● **Texto de lectura**
"""
La furiosa polémica que se desató tras la expulsión de Trump de las redes sociales pone en evidencia que el poder de estos megáfonos virtuales representa un fenómeno nuevo frente al cual las sociedades y los establecimientos políticos no parecen estar todavía bien equipados para resolver.

Cómo se explica si no que la “solución” para contener al presidente norteamericano haya salido de un racimo de redes sociales manejadas por personajes no menos polémicos, como Mark Zuckerberg.

Riesgos.  “En casos como este, donde las expresiones de un presidente o figura pública pone en riesgo la convivencia democrática, lo que corresponde es que un poder democrático, es decir, el Congreso, el Poder Judicial a través de una medida cautelar, u otra instancia con las facultades claramente establecidas y competencia para ello, recorten el poder de esa expresión por ejemplo ordenando a Twitter o a Facebook suspender, bloquear o remover contenidos o cuentas”, dice a PERFIL el investigador Martín Becerra, profesor titular en las universidades de Quilmes y de Buenos Aires.

Según Becerra, “es muy peligroso que se habilite a las propias corporaciones tecnológicas a realizar este tipo de recorte de la expresión sin previa intervención de un poder democrático y público”. Al fin y al cabo, añade, esas empresas terminan tomando “posiciones contradictorias basadas en criterios que son opacos para la sociedad, que no son auditables, que no toman en cuenta las garantías propias de un estado de derecho y que sólo representan a un puñado de personas (ejecutivos, accionistas) de esas compañías”.
"""
● **Por hacer**
Extrae sin cambios el fragmento del texto sobre la expulsión de Trump de las redes sociales que empieza en "La furiosa polémica" y termina en "como Mark Zuckerberg.".

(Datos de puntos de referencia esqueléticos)
"""
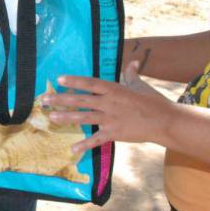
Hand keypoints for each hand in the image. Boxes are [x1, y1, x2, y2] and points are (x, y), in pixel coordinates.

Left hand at [43, 61, 173, 155]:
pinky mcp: (114, 133)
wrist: (165, 121)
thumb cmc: (153, 101)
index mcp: (114, 89)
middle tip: (45, 100)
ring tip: (51, 118)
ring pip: (84, 117)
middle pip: (81, 100)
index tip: (58, 79)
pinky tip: (72, 149)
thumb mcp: (140, 85)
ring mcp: (111, 119)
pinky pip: (97, 140)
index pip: (90, 83)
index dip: (74, 81)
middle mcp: (109, 103)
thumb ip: (131, 74)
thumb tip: (132, 61)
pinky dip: (85, 145)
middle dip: (62, 99)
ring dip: (66, 118)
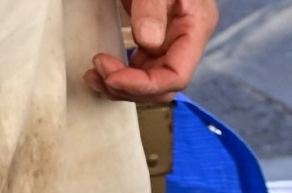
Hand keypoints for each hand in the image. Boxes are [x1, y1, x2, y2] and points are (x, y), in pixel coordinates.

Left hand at [85, 0, 218, 103]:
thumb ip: (152, 7)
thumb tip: (149, 41)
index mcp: (197, 25)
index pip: (176, 75)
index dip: (144, 85)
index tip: (113, 76)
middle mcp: (185, 39)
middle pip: (161, 86)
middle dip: (128, 87)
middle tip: (99, 72)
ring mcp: (169, 41)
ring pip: (147, 83)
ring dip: (118, 86)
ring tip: (94, 75)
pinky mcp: (152, 40)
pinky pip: (137, 69)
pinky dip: (117, 75)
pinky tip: (100, 71)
"""
● **Respuesta**
La furiosa polémica que se desató tras la expulsión de Trump de las redes sociales pone en evidencia que el poder de estos megáfonos virtuales representa un fenómeno nuevo frente al cual las sociedades y los establecimientos políticos no parecen estar todavía bien equipados para resolver.

Cómo se explica si no que la “solución” para contener al presidente norteamericano haya salido de un racimo de redes sociales manejadas por personajes no menos polémicos, como Mark Zuckerberg.